The second reason for Chad’s re-invigorated interest in CAR is the fact that all her major oil reserves lie perilously close to the border with her southern neighbour. Northern CAR is not just a useful base for Chadian operations against southern rebels but it is also a key base for those very same rebels. This is especially true given the fact that Sudan supports anti-government Chadian rebels using supply lines through CAR. This is Sudan’s way of getting back at Chad for supporting anti-Sudanese government rebels in Darfur. In fact, there is so much proxy conflict going on between Chad and Sudan that thousands of young men in the region are becoming roving guns, drifting wherever the demands and opportunities of war take them. This mass of armed nomads is not something that Chad wants so close to her oil and so supporting Seleka was perhaps a misguided attempt at instituting a friendlier and stronger government that would ensure the security of its borders and keep Chad’s oil safe.

Sudan is the next biggest meddler in CAR. Because Chad supports Seleka and Sudan doesn’t like Chad one would expect Sudan to be anti-Seleka. But this is Africa and so the inverse of this logic is true. Sudan is actually a big supporter of Seleka and many of the rebel troops are Sudanese. When Seleka seized Bangui in 2013 the new president’s first official visit was to Sudan and he had himself lived in exile there for many years. Sudan’s logic behind its support for Seleka seems to be that if enough trouble is stirred up in CAR then it will be easier to supply Chadian rebels in Southern Chad. In other words, Sudan hopes to hurt Chad by paradoxically supporting a Chadian proxy. When, in 2006, Chadian rebels advanced on the capital Ndjamena, Sudan flew in weapons to CAR to support the offensive. A confusing and messy situation on the ground could allow for more extensive support in the future. For Sudan therefore, some organised chaos across the border could be very useful and this is why it too has thrown itself into the fray by backing Seleka.

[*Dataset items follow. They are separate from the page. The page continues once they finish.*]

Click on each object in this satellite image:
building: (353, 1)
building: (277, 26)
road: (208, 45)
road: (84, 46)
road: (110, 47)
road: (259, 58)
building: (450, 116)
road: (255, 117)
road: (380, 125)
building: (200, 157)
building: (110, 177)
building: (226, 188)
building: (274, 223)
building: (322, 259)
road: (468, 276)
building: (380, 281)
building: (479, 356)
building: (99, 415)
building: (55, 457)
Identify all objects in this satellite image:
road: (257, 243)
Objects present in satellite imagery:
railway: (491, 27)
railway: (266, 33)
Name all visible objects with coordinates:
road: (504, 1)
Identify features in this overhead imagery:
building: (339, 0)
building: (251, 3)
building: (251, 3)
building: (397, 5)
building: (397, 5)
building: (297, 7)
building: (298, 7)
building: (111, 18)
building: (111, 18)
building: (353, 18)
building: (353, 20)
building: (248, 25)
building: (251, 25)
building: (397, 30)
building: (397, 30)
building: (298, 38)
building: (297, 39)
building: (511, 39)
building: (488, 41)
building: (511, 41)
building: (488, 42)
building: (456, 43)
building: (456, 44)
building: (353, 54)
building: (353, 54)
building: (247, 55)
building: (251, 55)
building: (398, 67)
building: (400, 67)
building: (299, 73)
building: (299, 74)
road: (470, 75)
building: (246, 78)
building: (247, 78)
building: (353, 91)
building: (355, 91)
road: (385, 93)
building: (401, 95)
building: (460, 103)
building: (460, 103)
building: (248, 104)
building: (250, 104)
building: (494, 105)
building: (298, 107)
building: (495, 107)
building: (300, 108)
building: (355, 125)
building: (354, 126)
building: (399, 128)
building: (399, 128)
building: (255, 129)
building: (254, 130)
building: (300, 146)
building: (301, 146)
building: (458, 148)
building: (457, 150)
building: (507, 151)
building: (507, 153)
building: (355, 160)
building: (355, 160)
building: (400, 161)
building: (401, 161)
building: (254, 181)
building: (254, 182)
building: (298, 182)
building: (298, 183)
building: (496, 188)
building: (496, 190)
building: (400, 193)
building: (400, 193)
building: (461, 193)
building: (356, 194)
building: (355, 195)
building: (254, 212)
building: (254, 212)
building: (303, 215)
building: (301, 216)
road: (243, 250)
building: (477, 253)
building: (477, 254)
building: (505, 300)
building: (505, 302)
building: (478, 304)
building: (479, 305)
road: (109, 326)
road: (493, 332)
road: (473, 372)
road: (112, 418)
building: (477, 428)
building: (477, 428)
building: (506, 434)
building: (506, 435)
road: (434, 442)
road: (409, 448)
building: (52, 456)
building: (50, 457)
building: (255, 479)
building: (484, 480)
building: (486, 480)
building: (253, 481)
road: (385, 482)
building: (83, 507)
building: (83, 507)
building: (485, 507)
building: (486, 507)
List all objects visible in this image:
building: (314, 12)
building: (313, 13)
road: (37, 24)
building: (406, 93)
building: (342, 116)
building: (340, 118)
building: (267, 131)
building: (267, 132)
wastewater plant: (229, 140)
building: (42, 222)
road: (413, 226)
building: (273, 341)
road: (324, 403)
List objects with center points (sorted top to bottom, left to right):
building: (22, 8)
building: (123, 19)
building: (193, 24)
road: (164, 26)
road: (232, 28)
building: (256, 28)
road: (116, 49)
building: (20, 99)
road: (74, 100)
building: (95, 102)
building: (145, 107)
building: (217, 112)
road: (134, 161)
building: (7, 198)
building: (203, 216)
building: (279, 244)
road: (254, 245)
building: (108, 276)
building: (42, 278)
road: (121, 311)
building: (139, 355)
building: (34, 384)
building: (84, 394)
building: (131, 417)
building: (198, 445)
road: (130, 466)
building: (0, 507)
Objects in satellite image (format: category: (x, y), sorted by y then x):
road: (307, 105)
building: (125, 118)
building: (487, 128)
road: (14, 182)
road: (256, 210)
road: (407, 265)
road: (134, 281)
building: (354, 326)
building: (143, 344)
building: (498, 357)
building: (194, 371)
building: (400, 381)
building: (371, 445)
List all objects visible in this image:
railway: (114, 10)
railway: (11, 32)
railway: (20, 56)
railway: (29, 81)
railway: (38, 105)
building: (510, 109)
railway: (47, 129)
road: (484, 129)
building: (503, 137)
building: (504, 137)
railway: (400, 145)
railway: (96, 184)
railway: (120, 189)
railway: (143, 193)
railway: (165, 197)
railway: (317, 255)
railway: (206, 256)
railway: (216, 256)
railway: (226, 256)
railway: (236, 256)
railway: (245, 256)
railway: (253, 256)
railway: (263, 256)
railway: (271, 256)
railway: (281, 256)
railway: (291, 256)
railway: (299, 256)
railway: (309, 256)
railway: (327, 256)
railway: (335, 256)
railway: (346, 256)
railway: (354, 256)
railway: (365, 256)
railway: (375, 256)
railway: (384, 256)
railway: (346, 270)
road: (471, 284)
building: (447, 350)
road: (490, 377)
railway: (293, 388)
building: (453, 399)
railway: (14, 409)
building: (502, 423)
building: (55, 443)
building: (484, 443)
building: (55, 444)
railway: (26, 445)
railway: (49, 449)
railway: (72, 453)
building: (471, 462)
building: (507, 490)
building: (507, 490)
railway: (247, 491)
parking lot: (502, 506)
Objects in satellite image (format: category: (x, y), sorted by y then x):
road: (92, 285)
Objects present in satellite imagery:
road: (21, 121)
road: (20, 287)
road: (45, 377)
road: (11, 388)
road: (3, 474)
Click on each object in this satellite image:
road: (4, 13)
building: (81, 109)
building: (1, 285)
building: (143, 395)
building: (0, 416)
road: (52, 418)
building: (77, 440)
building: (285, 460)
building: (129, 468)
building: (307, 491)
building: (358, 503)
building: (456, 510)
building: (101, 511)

In the East of the country, a predominantly Ugandan, African Union (AU) taskforce has let itself in as it sniffs around for the infamous Lord’s Resistance Army (LRA). The swirling chaos in CAR has almost generated its own gravity, sucking in violent groups from across Central Africa. Such groups are drawn to CAR because the chances of being caught there are significantly reduced by the lack of any centralised law and order. Whilst the Ugandan taskforce is small and highly dispersed it is nonetheless an armed group that is roaming around freely and which the Bangui government could do very little to stop or punish if crimes were committed.

Finally, there is some evidence that Cameroon has become involved in CAR. Like Uganda, Cameroon has not backed any particular side in the fighting but seems to be using the war as an opportunity to clear away nasty groups operating along its border. Highway bandits, kidnappers and other gangs have infiltrated Cameroon from CAR for many years. Whilst the fighting may have increased this activity it is likely that Cameroon sees it as a chance to put an end to this border security issue by entering CAR and stopping the problem at the source. Whilst Cameroon is not actively stirring up trouble, its armed incursions are still not helpful for the government in Bangui which desperately needs a period of calm to start a mediation and national healing process.

Peace in CAR is therefore severely hampered by the interests and actions of its neighbours. Without the support of Chad and Sudan it is unlikely that Seleka would have seized the capital in 2013 and plunged the country into the bitter civil war that is consuming it right now. Chadian and Sudanese nationals continue to operate in the array of Seleka militias that impede national reconciliation and the presence of Ugandan and Cameroonian troops pursuing their own agendas just doesn’t help. CAR is a victim of its own regional community and until its neighbours leave it alone, the suffering of its people will go on.